Task a
Quote the juvenile justice article word for word, starting with "Incarceration is an" and going on through "Juvenile Justice nationwide.".

┌─ Text shown

Provision Aims to Get ‘Smart on Juvenile Justice’

Rep. Tony Cárdenas, D-Calif.

Tony Cárdenas/Twitter

“We need to focus on how we reduce crime in America rather than the solely punitive solution of locking people up,” said Rep. Tony Cárdenas, D-Calif.

Rep. Tony Cárdenas, D-Calif.

Tony Cárdenas / Twitter

“We need to focus on how we reduce crime in America rather than the solely punitive solution of locking people up,” said Rep. Tony Cárdenas, D-Calif.

WASHINGTON — Tear down more state youth prisons, and spend the money saved on community-based alternatives to incarceration.

Doing so, juvenile justice advocates say, would reduce overall youth crime and recidivism, keep nonviolent offenders from being incarcerated, save states millions of dollars and help the juvenile justice system live up to its mission to rehabilitate, not mostly warehouse, youths.

Against this backdrop, the Obama administration is seeking in its fiscal year 2016 juvenile justice budget a $30 million initiative known as “Smart on Juvenile Justice.”

The initiative is designed to help states decrease youth incarceration while increasing community-based alternatives to locking kids up and reducing racial and ethnic disparities.

“The Smart on Juvenile Justice Initiative will drive nationwide system reform, guiding states toward a developmentally informed approach that maximizes cost savings and strategically reinvests those savings into efforts that improve outcomes for youth,” said Robert Listenbee, administrator of the federal Office of Juvenile Justice and Delinquency Prevention, in an emailed statement.

Congress has yet to approve the requested funding, though the Obama administration has funded a pilot of the program, rolled out last year in Georgia, Hawaii and Kentucky, working with private foundations and the Washington-based nonprofit Pew Charitable Trust’s Public Safety Performance Project.

Liz Ryan, president and CEO of Youth First! Initiative

Incarceration is an option that is overused, wasting money and harming children, according to Liz Ryan, president and CEO of Youth First! Initiative.

The states, each of which received $200,000, worked to divert youths from the juvenile justice system, provide community-based alternatives, decrease correctional spending and improve public safety.

“It was clear the status quo was not working,” says a Pew video that points out the initiative has begun achieving many of its chief goals.

Juvenile justice advocates embraced the Obama administration’s request to take Smart on Juvenile Justice nationwide.

“If you look at the data for what kids are locked up for in the ‘deep end’ of the system, there’s a lot that shows that these kids don’t need to be incarcerated,” said Liz Ryan, president and CEO of the Washington-based nonprofit Youth First! Initiative, which seeks to dramatically reduce incarceration in state facilities while increasing community-based alternatives.

└─
┌─ Records shown

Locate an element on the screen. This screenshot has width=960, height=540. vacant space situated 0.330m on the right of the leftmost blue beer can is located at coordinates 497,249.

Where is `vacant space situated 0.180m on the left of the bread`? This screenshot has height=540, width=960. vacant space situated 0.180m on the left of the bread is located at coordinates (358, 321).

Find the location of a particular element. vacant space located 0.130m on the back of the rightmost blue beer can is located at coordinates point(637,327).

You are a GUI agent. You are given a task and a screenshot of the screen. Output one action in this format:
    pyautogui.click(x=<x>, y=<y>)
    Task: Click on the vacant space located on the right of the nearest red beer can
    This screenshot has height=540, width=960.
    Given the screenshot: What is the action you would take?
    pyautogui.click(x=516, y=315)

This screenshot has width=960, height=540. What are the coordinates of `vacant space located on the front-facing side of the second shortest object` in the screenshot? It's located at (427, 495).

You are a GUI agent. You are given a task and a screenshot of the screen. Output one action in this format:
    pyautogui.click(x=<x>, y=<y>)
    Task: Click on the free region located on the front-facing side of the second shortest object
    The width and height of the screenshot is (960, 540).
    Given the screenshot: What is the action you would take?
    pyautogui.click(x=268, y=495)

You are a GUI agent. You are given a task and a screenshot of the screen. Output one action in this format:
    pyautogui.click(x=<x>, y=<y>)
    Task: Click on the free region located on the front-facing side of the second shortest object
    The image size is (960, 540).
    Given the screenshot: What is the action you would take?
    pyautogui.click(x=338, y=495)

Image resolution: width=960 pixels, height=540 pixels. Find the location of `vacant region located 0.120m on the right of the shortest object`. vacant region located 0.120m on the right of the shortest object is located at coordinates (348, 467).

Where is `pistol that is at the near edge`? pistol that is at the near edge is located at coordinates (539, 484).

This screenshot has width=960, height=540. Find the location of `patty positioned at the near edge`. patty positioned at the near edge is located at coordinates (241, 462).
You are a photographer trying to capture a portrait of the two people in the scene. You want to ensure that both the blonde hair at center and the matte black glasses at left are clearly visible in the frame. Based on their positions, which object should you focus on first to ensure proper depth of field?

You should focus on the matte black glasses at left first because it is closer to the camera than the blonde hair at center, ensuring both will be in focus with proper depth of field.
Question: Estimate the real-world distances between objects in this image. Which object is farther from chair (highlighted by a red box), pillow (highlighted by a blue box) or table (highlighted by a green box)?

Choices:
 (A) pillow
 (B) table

└─

Task b
Print the entries verbatim, starting with their first line and going on through the line with "Image resolution: width=960".

Written reply a
Incarceration is an option that is overused, wasting money and harming children, according to Liz Ryan, president and CEO of Youth First! Initiative.

The states, each of which received $200,000, worked to divert youths from the juvenile justice system, provide community-based alternatives, decrease correctional spending and improve public safety.

“It was clear the status quo was not working,” says a Pew video that points out the initiative has begun achieving many of its chief goals.

Juvenile justice advocates embraced the Obama administration’s request to take Smart on Juvenile Justice nationwide.

Written reply b
Locate an element on the screen. This screenshot has width=960, height=540. vacant space situated 0.330m on the right of the leftmost blue beer can is located at coordinates 497,249.

Where is `vacant space situated 0.180m on the left of the bread`? This screenshot has height=540, width=960. vacant space situated 0.180m on the left of the bread is located at coordinates (358, 321).

Find the location of a particular element. vacant space located 0.130m on the back of the rightmost blue beer can is located at coordinates point(637,327).

You are a GUI agent. You are given a task and a screenshot of the screen. Output one action in this format:
    pyautogui.click(x=<x>, y=<y>)
    Task: Click on the vacant space located on the right of the nearest red beer can
    This screenshot has height=540, width=960.
    Given the screenshot: What is the action you would take?
    pyautogui.click(x=516, y=315)

This screenshot has width=960, height=540. What are the coordinates of `vacant space located on the front-facing side of the second shortest object` in the screenshot? It's located at (427, 495).

You are a GUI agent. You are given a task and a screenshot of the screen. Output one action in this format:
    pyautogui.click(x=<x>, y=<y>)
    Task: Click on the free region located on the front-facing side of the second shortest object
    The width and height of the screenshot is (960, 540).
    Given the screenshot: What is the action you would take?
    pyautogui.click(x=268, y=495)

You are a GUI agent. You are given a task and a screenshot of the screen. Output one action in this format:
    pyautogui.click(x=<x>, y=<y>)
    Task: Click on the free region located on the front-facing side of the second shortest object
    The image size is (960, 540).
    Given the screenshot: What is the action you would take?
    pyautogui.click(x=338, y=495)

Image resolution: width=960 pixels, height=540 pixels. Find the location of `vacant region located 0.120m on the right of the shortest object`. vacant region located 0.120m on the right of the shortest object is located at coordinates (348, 467).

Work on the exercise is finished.